Facebook wants to add security features to Messenger. In a report on Engadget, users can better protect messages from "prying eyes." Enabling this allows them to authenticate their identities with Face ID, Touch ID, and passcode before viewing the inbox, even phones are unlocked.
Note that this feature depends on each device's security features, so however, you unlock these devices is also how you will unlock Messenger. Users may likewise allot time to leave the app when you require to re-authenticate.
New security feature
Facebook is also testing this new security feature over a few selected iOS users on Messengers before making this available over a wide range of users, including those on Android.
"We want to give people more choices and controls to protect their private messages, and recently, we began testing a feature that lets you unlock the Messenger app using your device's settings.
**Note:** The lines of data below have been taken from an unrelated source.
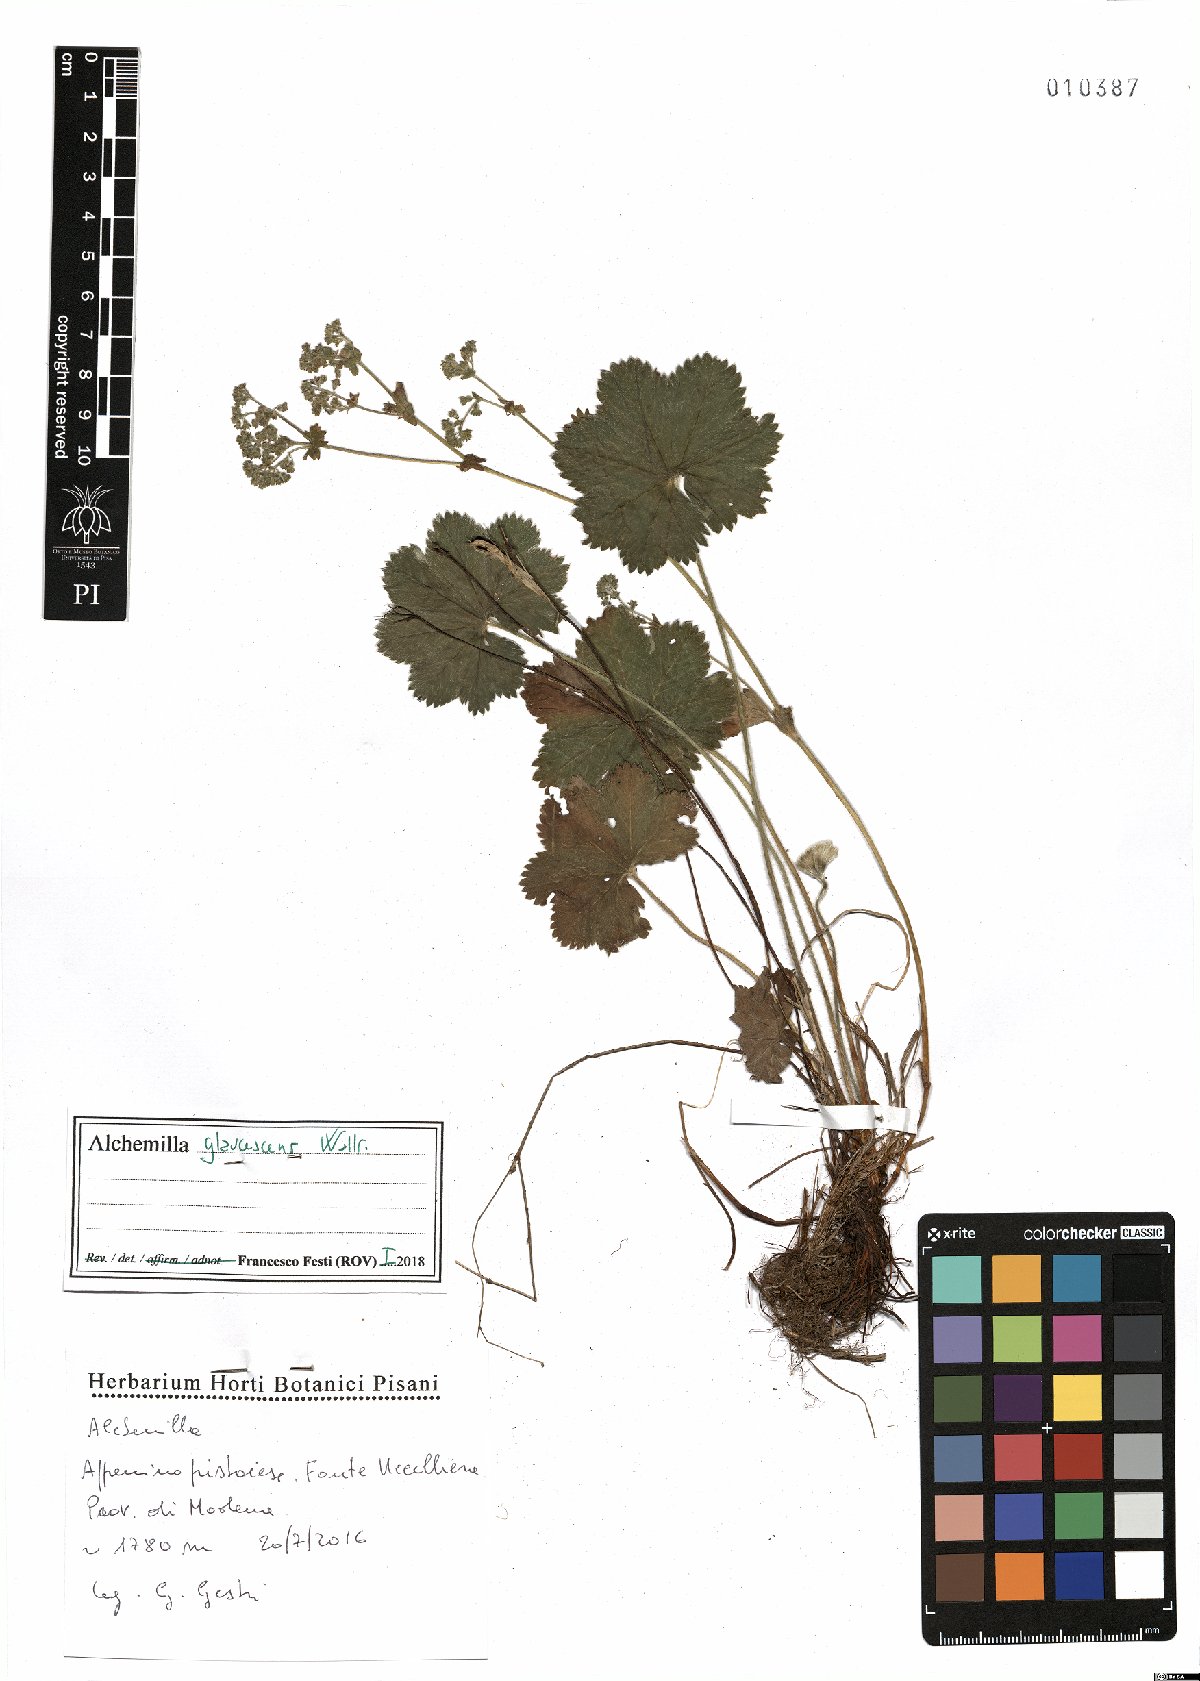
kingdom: Plantae
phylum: Tracheophyta
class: Magnoliopsida
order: Rosales
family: Rosaceae
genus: Alchemilla
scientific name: Alchemilla glaucescens
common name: Silky lady's mantle
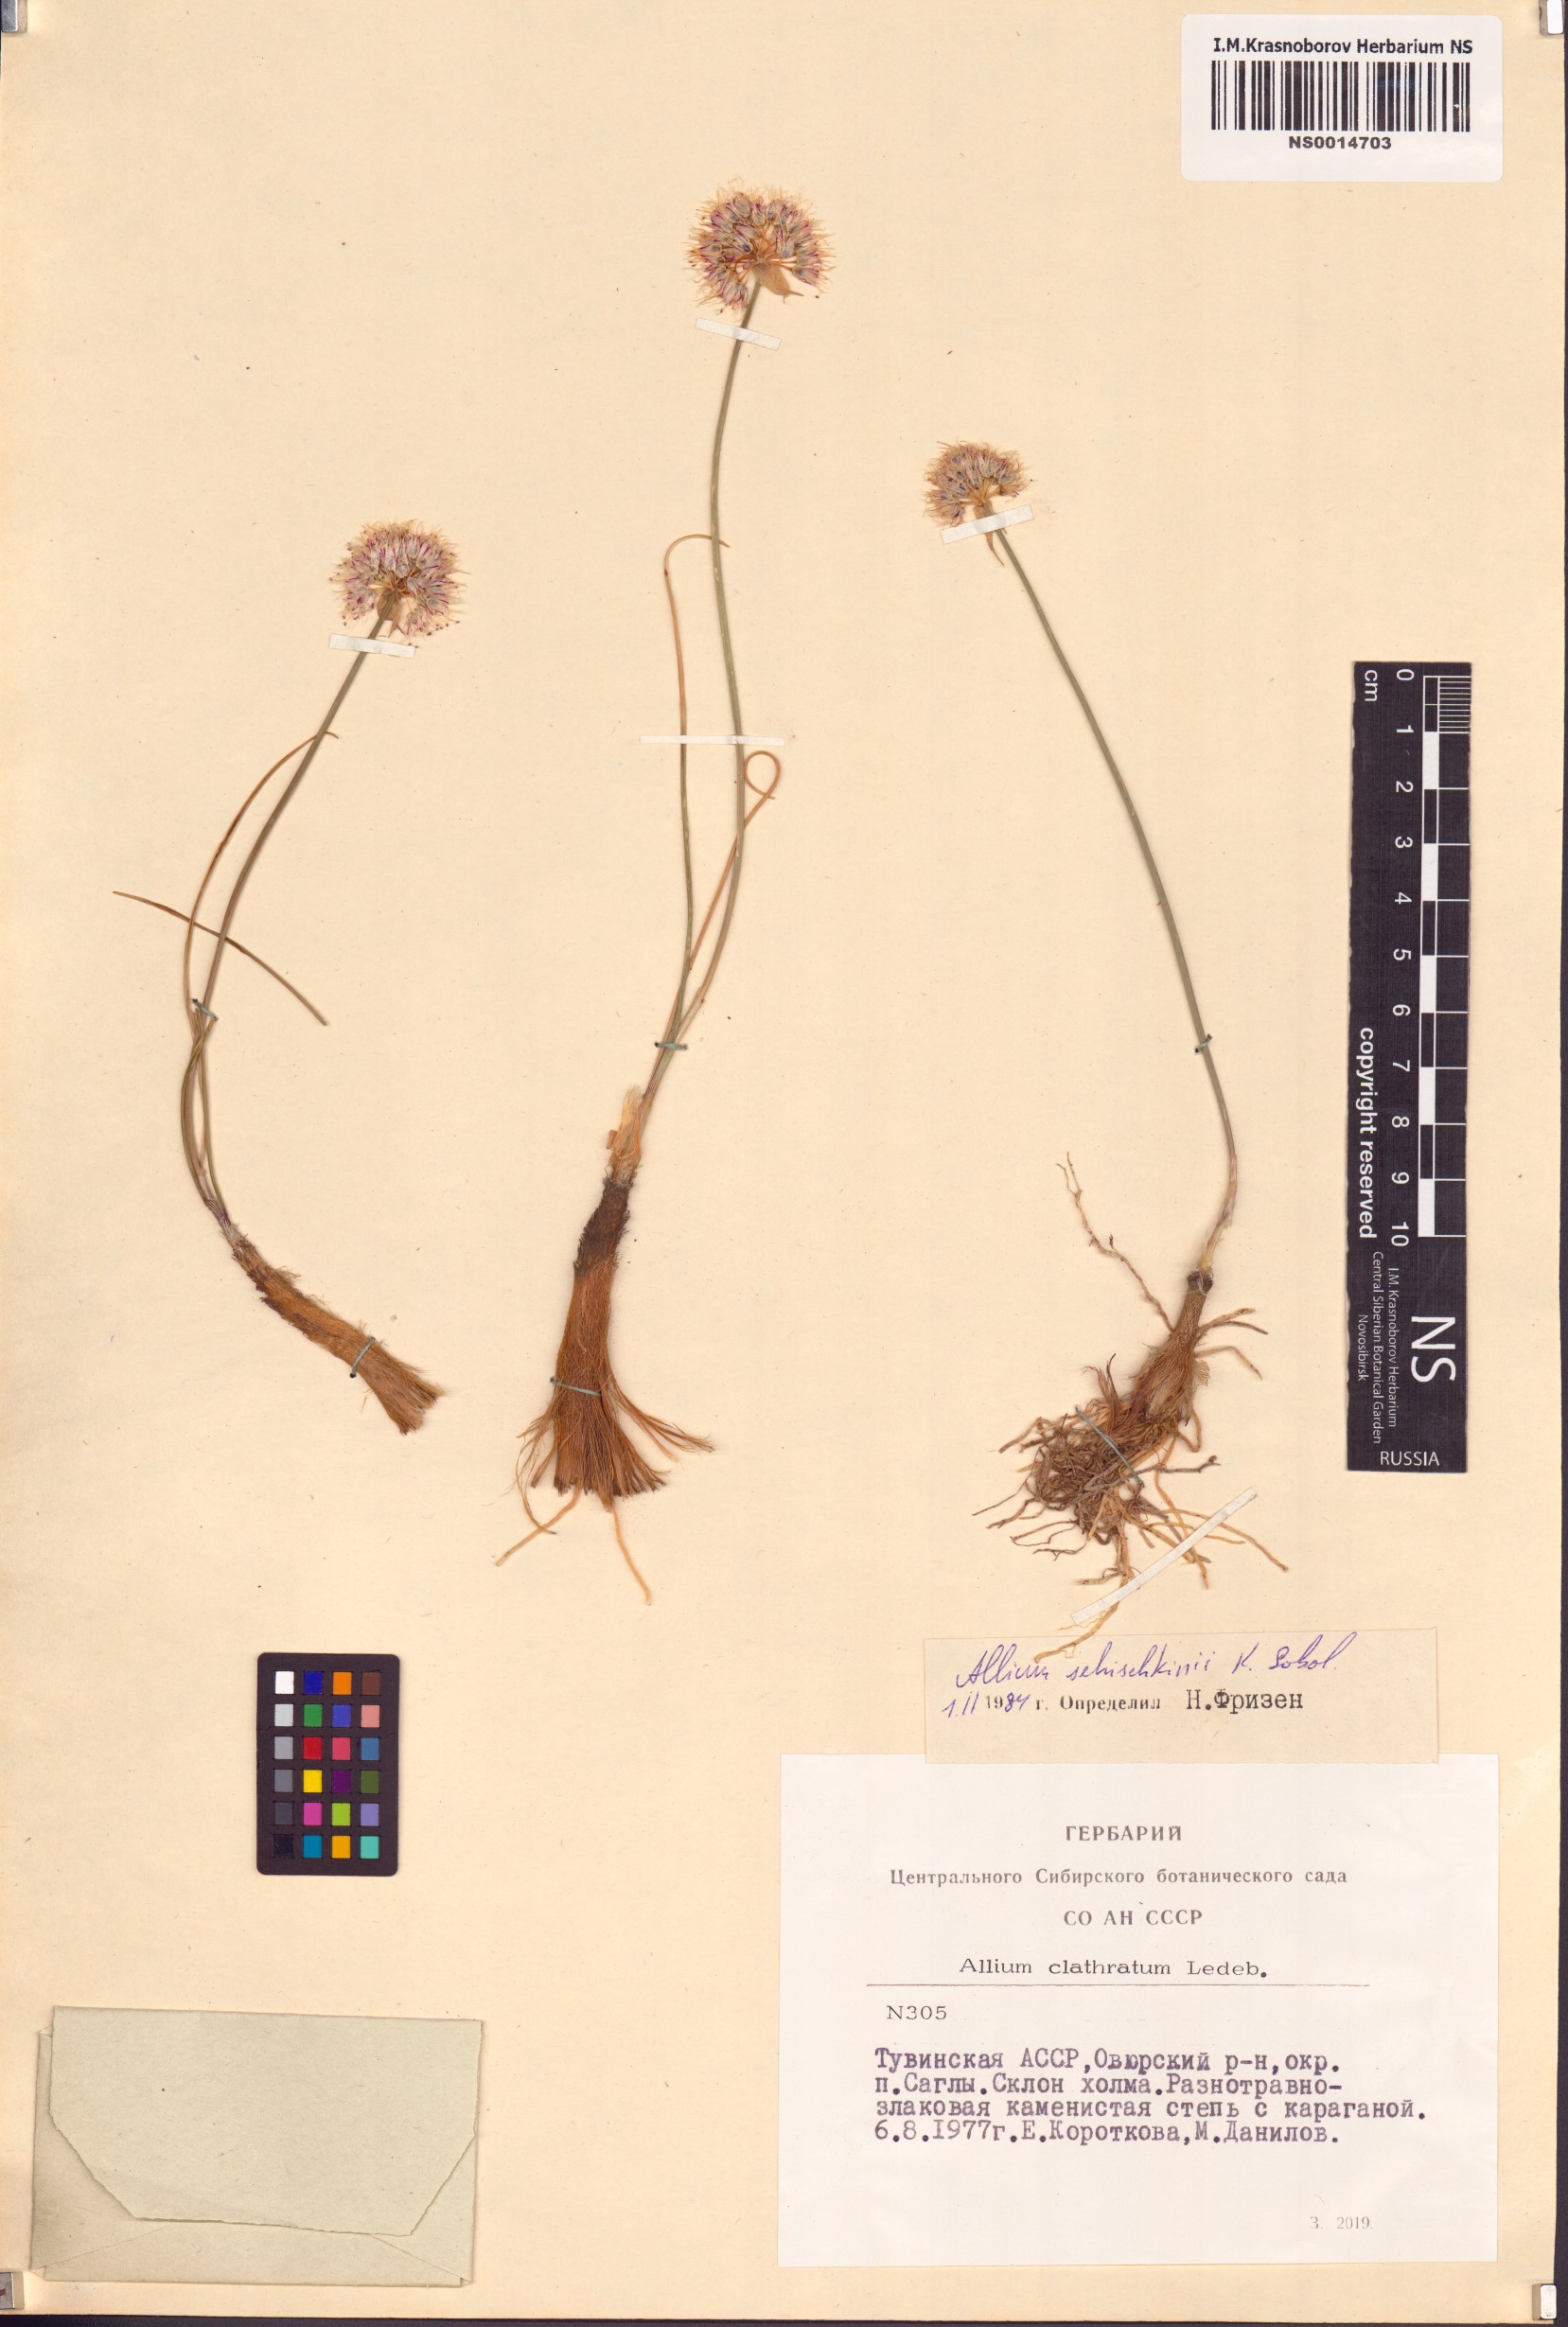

It's an added layer of privacy to prevent someone else from accessing your messages," a spokesperson said.
The feature is also similar to security settings of other popular messaging apps, including Signal, an encrypted application. Signal recently had a surge of downloads recently. Moreover, Facebook is also ramping up its security features for quite some time now. Secret Conversations, for instance, is an encrypted messaging feature that will "one day make end-to-end encryption a default setting of the app."
However, the plan may take several years away to materialize, the report added.
Returns
A year after leaving Facebook over "differences" with CEO Mark Zuckerberg over the company's direction, the chief product officer Chris Cox is returning to the company, The Verge reported.
Facebook issued a statement yesterday that Cox would get back to his duties, including managing the Messenger app, alongside WhatsApp and Instagram, and marketing.
"Facebook and our products have never been more relevant to our future. It's also the place I know best, and the best place for me to roll up my sleeves and dig in to help," Cox said.
He has been a long-time part of the company and was even tagged the heir to the CEO's job. He reportedly left the company in March after Zuckerberg made announcements that the company would enable end-to-end encryption across its products.
Cox wrote during this time, "This will be a big project, and we will need leaders who are excited to see the new direction through."
He became part of Facebook in 2015, as the company's 13th software engineer. During his tenure, he played an important role in designing the original layout of News Feed, helping to turn Facebook into the world's biggest social networking website. He also managed the products in 2018, adding these to his portfolio.
Since he left, his achievements included initiatives on climate change and contributing progressively toward political causes. He is also reportedly a donor and informal adviser to an organization working on Democratic voter registration, Acronym.